Sunday, July 3, 2011

One Crazy Summer - Rita Williams-Garcia

Title: One Crazy Summer
Author: Rita Williams-Garcia
Publisher: Amistad (Harper Collins), 2010 (Hardcover)
Length: 215 pages
Genre: Children's Historical Fiction
Started: July 2, 2011
Finished: July 2, 2011

From the inside cover:
Eleven-year-old Delphine has it together. Even though her mother, Cecile, abandoned her and her younger sisters, Vonetta and Fern, seven years ago. Even though her father and Big Ma will send them from Brooklyn to Oakland, California, to stay with Cecile for the summer. And even though Delphine will have to take care of her sisters, as usual, and learn the truth about the missing pieces of the past.

When the girls arrive in Oakland in the summer of 1968, Cecile wants nothing to do with them. She makes them eat Chinese takeout dinners, forbids them to enter her kitchen, and never explains the strange visitors with Afros and black berets who knock on her door. Rather than spend time with them, Cecile sends Delphine, Vonetta, and Fern to a summer camp sponsored by a revolutionary group, the Black Panthers, where the girls get a radical new education.

Set during one of the most tumultuous years in recent American history, one crazy summer is the heartbreaking, funny tale of three girls in search of the mother who abandoned them—an unforgettable story told by a distinguished author of books for children and teens, Rita Williams-Garcia.

This book felt a little different to me than most. Everyone who's read it has loved it (and for obvious reasons, it is excellent) but for me it excelled in its characters, not necessarily for the story or plot portrayed.

Delphine is 11, and is in charge of taking care of her sisters Vonetta (9) and Fern (7) while they are shipped off from Brooklyn to Oakland, California for one month during the summer of 1968 to meet their mother for the first time since she abandoned them seven years ago. The sisters have never really known their mother, so of course they have fabricated ideas of their mother in their head in spite of their father and grandmother's remarks. The girls aren't completely naive, the girls know they were abandoned and Delphine doesn't sugar coat it, they have a mother who gave birth to them, they don't have a mommy that takes care of them. Once they get to Oakland and actually meet Cecile, who also goes by her poet name Nzila, they realize she still isn't the mother they imagined. She's involved with the Black Panthers and cares more about her poetry than taking care of the girls, she would barely feed them if Delphine didn't insist that she do so (even though it's take out food all the time). During the day, she sends the girls to a breakfast program and summer camp run by the Black Panthers, and lets the girls fend for themselves during the weekends. It isn't until the end of the book where Cecile gets some redeeming moments, not to the point where she's anything other than a horrible mother, but more to the point where the girls realize she is what she is and she's not a horribly evil person, just that she wasn't cut out to be a parent.

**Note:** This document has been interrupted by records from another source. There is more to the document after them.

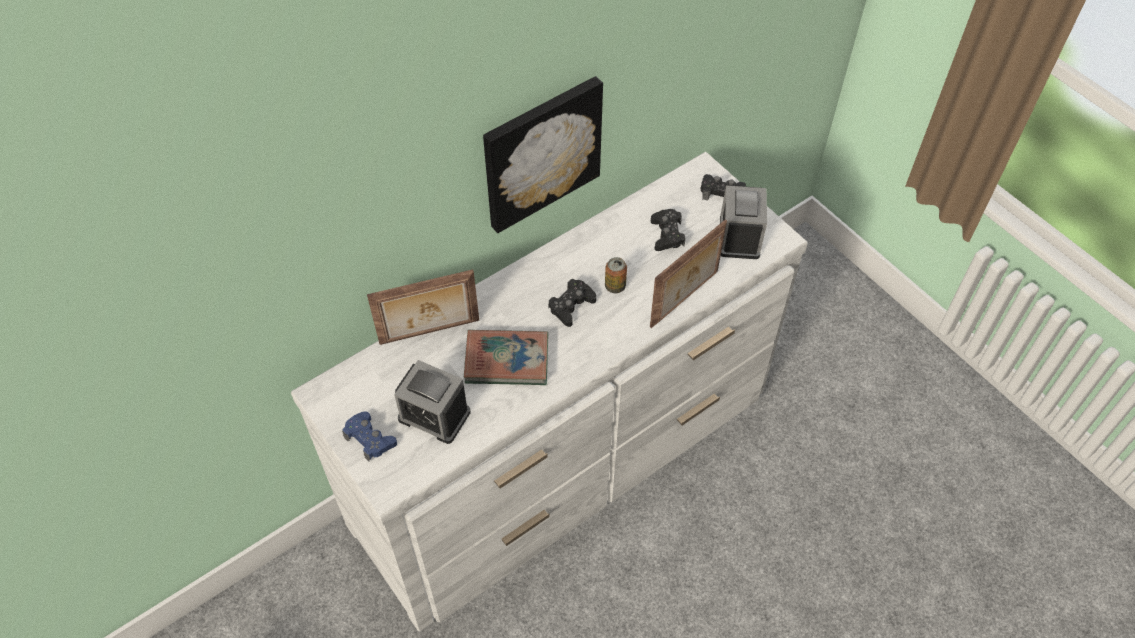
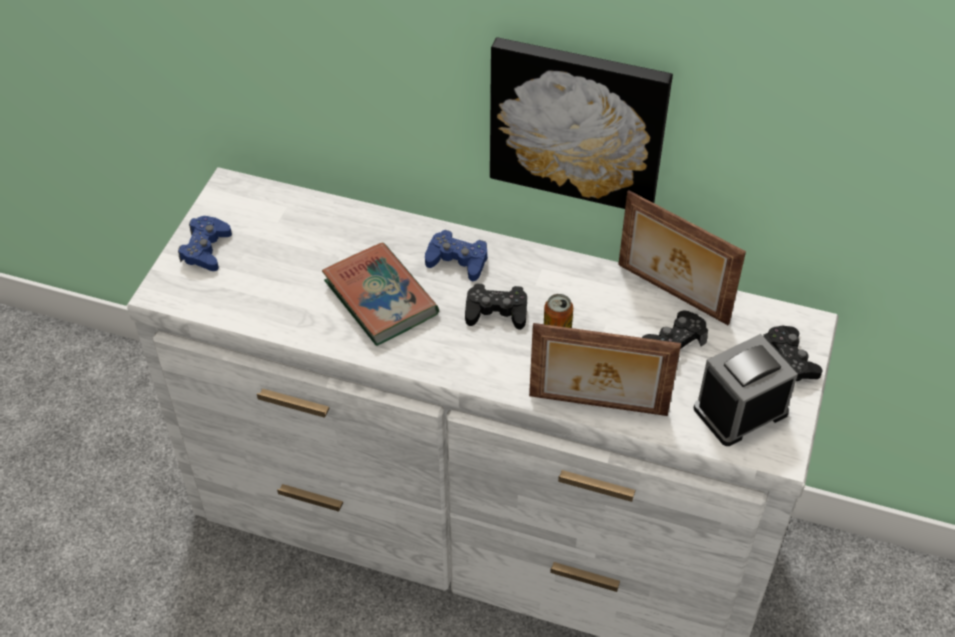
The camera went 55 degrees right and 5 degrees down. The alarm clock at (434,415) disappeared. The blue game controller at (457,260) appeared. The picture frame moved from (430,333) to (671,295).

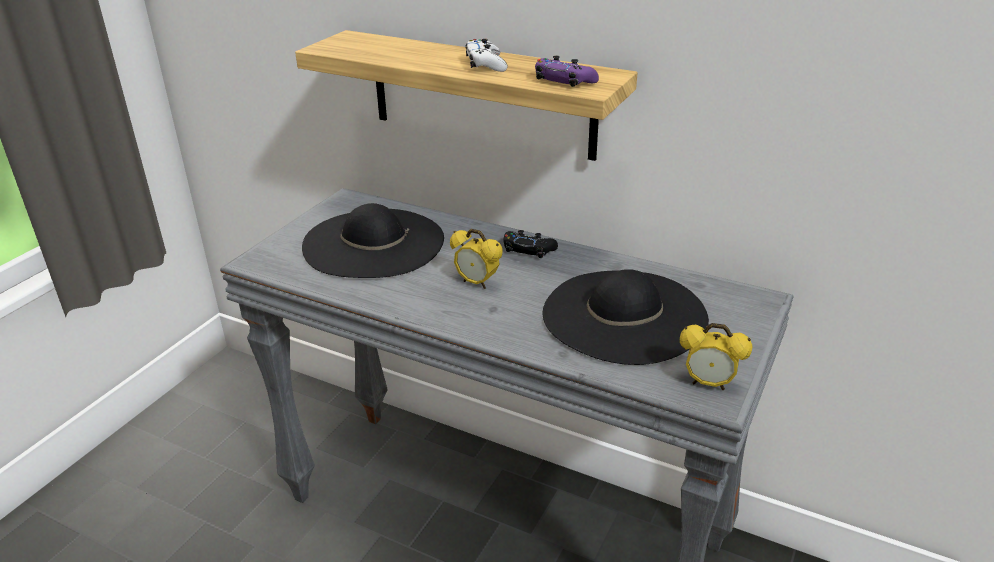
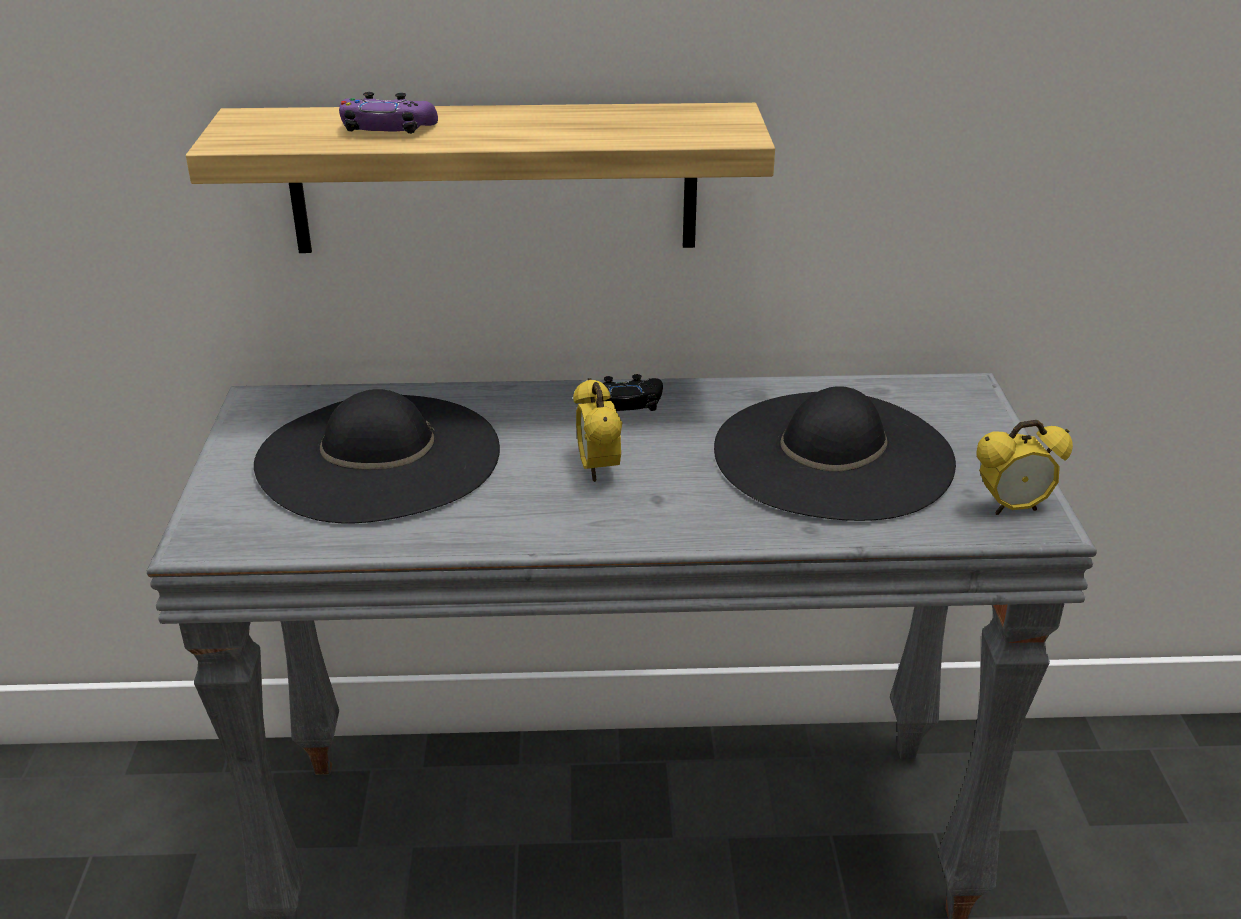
The camera went 30 degrees left and 0 degrees up. The white game controller at (485,64) disappeared. The purple game controller moved from (564,81) to (387,129). The alarm clock at (477,283) turned 75 degrees clockwise.

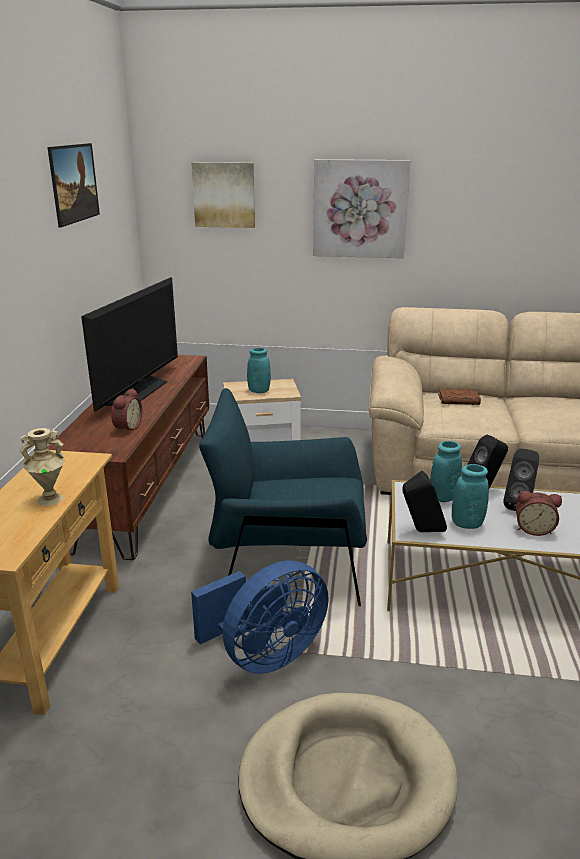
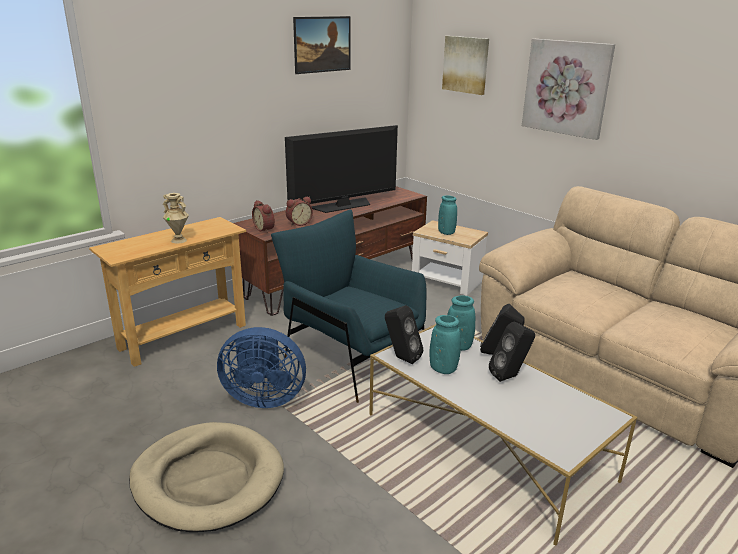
The camera went 40 degrees right and 0 degrees up. The brown book at (459,399) disappeared. The alarm clock moved from (533,529) to (265,229).

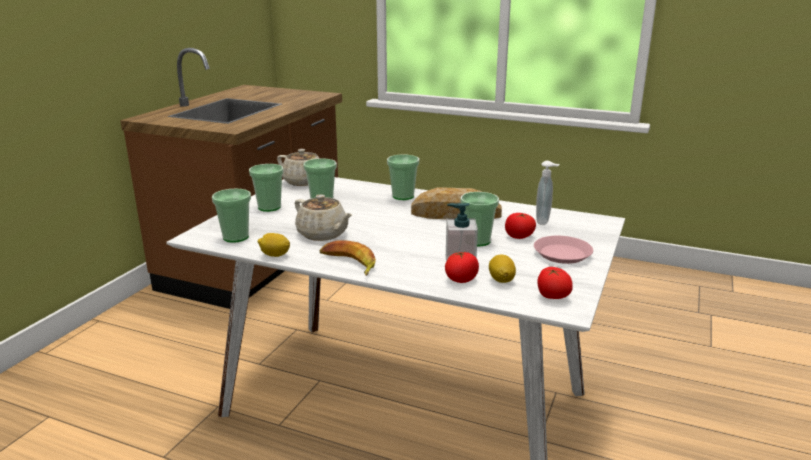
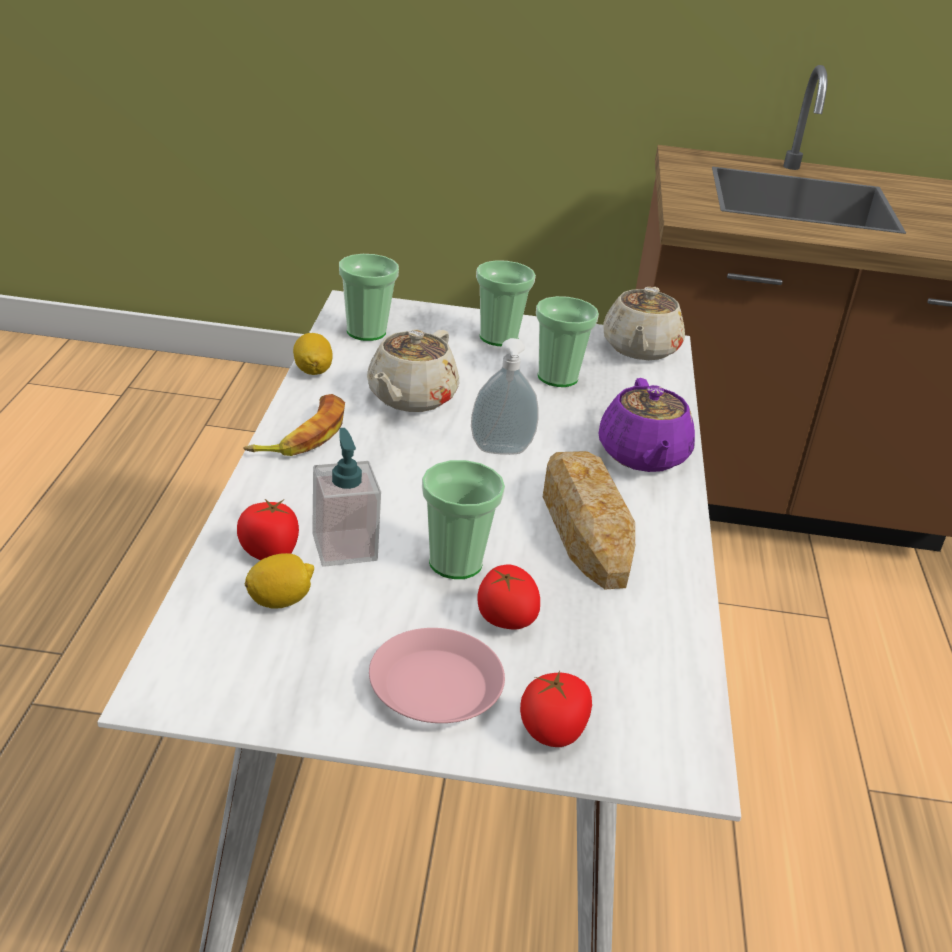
The camera went 70 degrees right and 10 degrees up. The soap dispenser moved from (544,221) to (501,452). The tomato moved from (552,296) to (553,731). The cup at (403,196) was replaced by the purple teapot at (643,456).

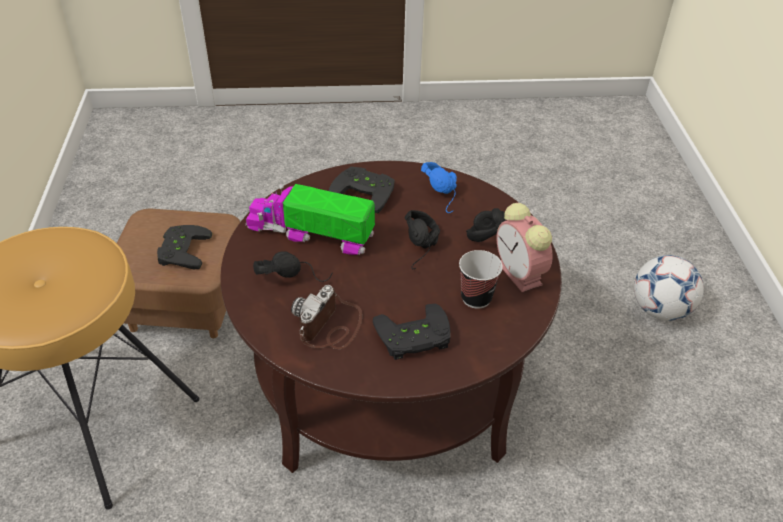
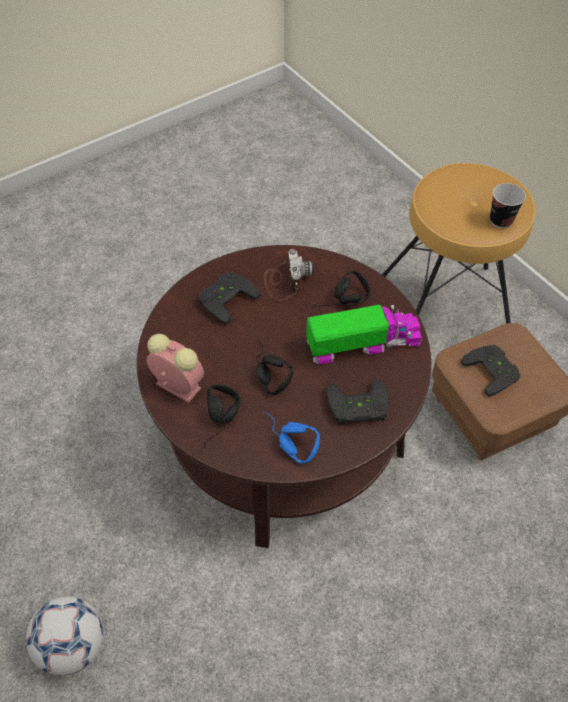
The camera went 150 degrees right and 10 degrees up. The cup moved from (476,298) to (501,220).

Delphine makes this book, she's only 11 years old and is remarkably precocious and well-spoken for her age. She's street-smart to a certain extent (she lives in Brooklyn), but the racial climate of Oakland and the Black Panthers throws her for a loop at first because she hasn't experienced racism to that particular degree. Delphine's narration is wonderful, you get to know herself as a character, as well as her sisters, her mother, and the political climate of Oakland in a mature, but still childlike point of view. Every chapter focuses on one particular idea or plot point or character, and everything weaves together as you go along. I liked the focus on names and naming, 'cause I'm big on that myself, and it was interesting why Cecile chose the names she did for the girls, including what she chose for her alias for her poetry as well.

The ending kind of threw me for a loop, it didn't seem realistic and was rushed, but all in all, this was a really engaging story, purely because the characters were so wonderful.

Excellent novel, I can see why it was a Newbery Honor Book.

Thoughts on the cover:
I love it, it's quirky like the girls' summer, but still shows their personalities. I like that you can see the Chinatown motifs and the teal font used for the title, plus Vonetta's pose behind Fern is so like her character it's funny.